| Records from a data source |
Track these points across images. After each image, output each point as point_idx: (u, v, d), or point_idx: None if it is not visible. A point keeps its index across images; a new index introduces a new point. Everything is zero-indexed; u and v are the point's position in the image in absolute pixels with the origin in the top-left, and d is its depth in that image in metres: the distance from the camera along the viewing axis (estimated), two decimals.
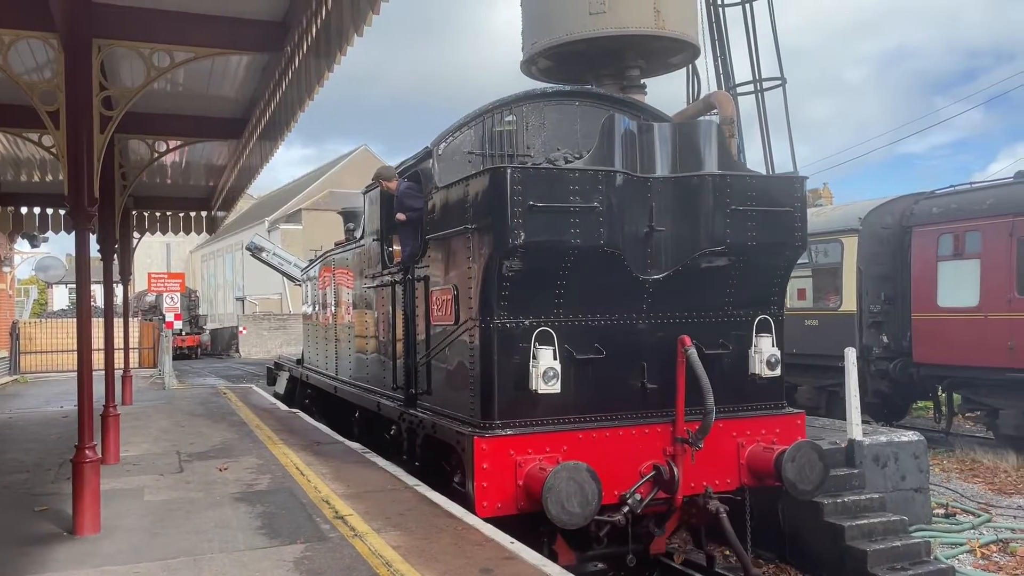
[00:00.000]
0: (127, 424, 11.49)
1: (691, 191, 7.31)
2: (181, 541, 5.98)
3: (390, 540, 5.83)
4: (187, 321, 39.52)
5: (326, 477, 8.06)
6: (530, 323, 6.80)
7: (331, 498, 7.16)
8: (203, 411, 14.27)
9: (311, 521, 6.44)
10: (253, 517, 6.62)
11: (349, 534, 6.03)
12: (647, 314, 7.27)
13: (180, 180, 13.88)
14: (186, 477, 8.35)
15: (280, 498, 7.25)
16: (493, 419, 6.78)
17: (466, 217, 6.97)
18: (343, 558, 5.47)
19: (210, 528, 6.31)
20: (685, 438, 7.04)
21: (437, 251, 7.75)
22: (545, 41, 15.93)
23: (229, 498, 7.31)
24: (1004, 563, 8.38)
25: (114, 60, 7.50)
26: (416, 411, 8.24)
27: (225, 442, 10.57)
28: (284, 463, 8.88)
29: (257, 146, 10.08)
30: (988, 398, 13.58)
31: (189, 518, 6.65)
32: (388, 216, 9.31)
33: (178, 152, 11.50)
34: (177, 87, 8.67)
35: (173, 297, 22.69)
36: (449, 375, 7.59)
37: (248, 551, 5.69)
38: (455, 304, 7.23)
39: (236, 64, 8.02)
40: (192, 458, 9.41)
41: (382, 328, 9.56)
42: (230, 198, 14.63)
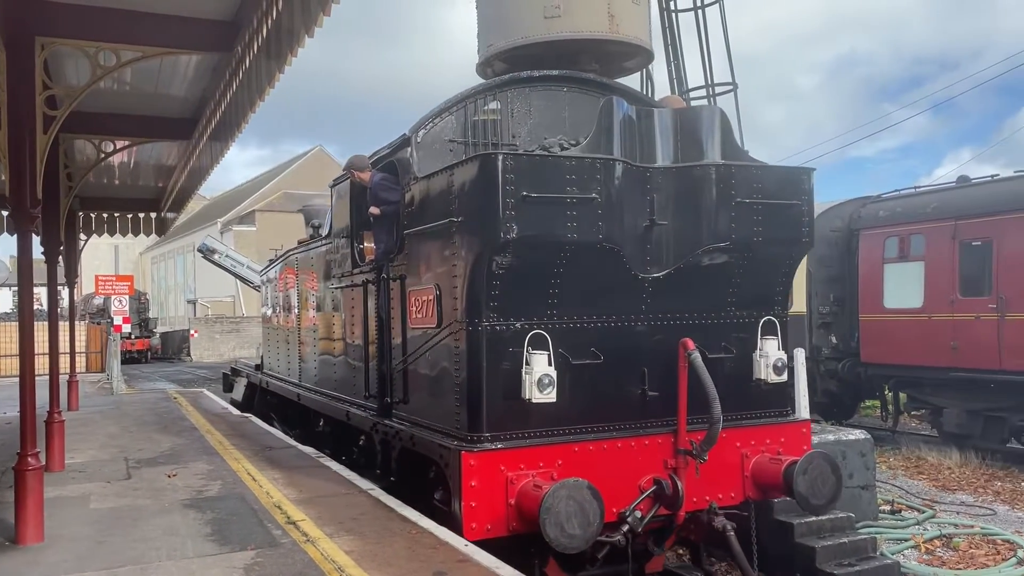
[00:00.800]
0: (73, 430, 11.23)
1: (694, 182, 6.75)
2: (127, 549, 5.80)
3: (343, 545, 5.73)
4: (136, 324, 38.68)
5: (278, 482, 7.91)
6: (522, 326, 6.21)
7: (283, 503, 7.04)
8: (152, 416, 13.91)
9: (262, 527, 6.30)
10: (203, 524, 6.45)
11: (301, 539, 5.92)
12: (646, 315, 6.72)
13: (128, 181, 13.58)
14: (134, 484, 8.11)
15: (231, 504, 7.08)
16: (481, 431, 6.14)
17: (451, 210, 6.35)
18: (295, 564, 5.36)
19: (158, 535, 6.14)
20: (688, 450, 6.47)
21: (416, 247, 7.10)
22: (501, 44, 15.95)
23: (178, 505, 7.14)
24: (947, 558, 8.58)
25: (59, 59, 7.31)
26: (392, 421, 7.56)
27: (175, 448, 10.34)
28: (235, 468, 8.72)
29: (207, 147, 9.91)
30: (932, 397, 13.85)
31: (136, 526, 6.45)
32: (359, 211, 8.59)
33: (126, 152, 11.26)
34: (124, 86, 8.48)
35: (121, 300, 22.22)
36: (430, 383, 6.93)
37: (197, 558, 5.56)
38: (437, 305, 6.60)
39: (185, 64, 7.87)
40: (140, 464, 9.17)
41: (352, 332, 8.85)
42: (180, 199, 14.35)
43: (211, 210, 59.18)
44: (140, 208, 15.45)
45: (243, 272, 29.21)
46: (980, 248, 12.90)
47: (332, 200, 9.58)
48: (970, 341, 12.81)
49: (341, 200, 9.21)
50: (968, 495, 11.12)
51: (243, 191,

| Your objective |
Leave out the images and repeat the rest of the data word for word.

| Written solution |
Track these points across images. After each image, output each point as point_idx: (u, v, d), or point_idx: None if it is not visible. A point keeps its index across images; a new index introduces a new point. Everything is zero-indexed; u and v are the point's position in the image in absolute pixels with the origin in the top-left, and d is its depth in that image in metres: the distance from the camera along the viewing axis (estimated), two decimals.
[00:00.000]
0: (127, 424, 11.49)
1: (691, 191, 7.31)
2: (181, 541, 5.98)
3: (390, 540, 5.83)
4: (187, 321, 39.52)
5: (326, 477, 8.06)
6: (530, 323, 6.80)
7: (331, 498, 7.16)
8: (203, 411, 14.27)
9: (311, 521, 6.44)
10: (253, 517, 6.62)
11: (349, 534, 6.03)
12: (647, 314, 7.27)
13: (180, 180, 13.88)
14: (186, 477, 8.35)
15: (280, 498, 7.25)
16: (493, 419, 6.78)
17: (466, 217, 6.97)
18: (343, 558, 5.47)
19: (210, 528, 6.31)
20: (685, 438, 7.04)
21: (437, 251, 7.75)
22: (545, 41, 15.93)
23: (229, 498, 7.31)
24: (1004, 563, 8.38)
25: (114, 60, 7.50)
26: (416, 411, 8.24)
27: (225, 442, 10.57)
28: (284, 463, 8.88)
29: (257, 146, 10.08)
30: (988, 398, 13.58)
31: (189, 518, 6.65)
32: (388, 216, 9.31)
33: (178, 152, 11.50)
34: (177, 87, 8.67)
35: (173, 297, 22.69)
36: (449, 375, 7.59)
37: (248, 551, 5.69)
38: (455, 304, 7.23)
39: (236, 64, 8.02)
40: (192, 458, 9.41)
41: (382, 328, 9.56)
42: (230, 198, 14.63)
[00:00.800]
0: (73, 430, 11.23)
1: (694, 182, 6.75)
2: (127, 549, 5.80)
3: (343, 545, 5.73)
4: (136, 324, 38.68)
5: (278, 482, 7.91)
6: (522, 326, 6.21)
7: (283, 503, 7.04)
8: (152, 416, 13.91)
9: (262, 527, 6.30)
10: (203, 524, 6.45)
11: (301, 539, 5.92)
12: (646, 315, 6.72)
13: (128, 181, 13.58)
14: (134, 484, 8.11)
15: (231, 504, 7.08)
16: (481, 431, 6.14)
17: (451, 210, 6.35)
18: (295, 564, 5.36)
19: (158, 535, 6.14)
20: (688, 450, 6.47)
21: (416, 247, 7.10)
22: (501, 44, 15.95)
23: (178, 505, 7.14)
24: (947, 558, 8.58)
25: (59, 59, 7.31)
26: (392, 421, 7.56)
27: (175, 448, 10.34)
28: (235, 468, 8.72)
29: (207, 147, 9.91)
30: (932, 397, 13.85)
31: (136, 526, 6.45)
32: (359, 211, 8.59)
33: (126, 152, 11.26)
34: (124, 86, 8.48)
35: (121, 300, 22.22)
36: (430, 383, 6.93)
37: (197, 558, 5.56)
38: (437, 305, 6.60)
39: (185, 64, 7.87)
40: (140, 464, 9.17)
41: (352, 332, 8.85)
42: (180, 199, 14.35)
43: (211, 210, 59.18)
44: (140, 208, 15.45)
45: (243, 272, 29.21)
46: (980, 248, 12.90)
47: (332, 200, 9.58)
48: (970, 341, 12.81)
49: (341, 200, 9.21)
50: (968, 495, 11.12)
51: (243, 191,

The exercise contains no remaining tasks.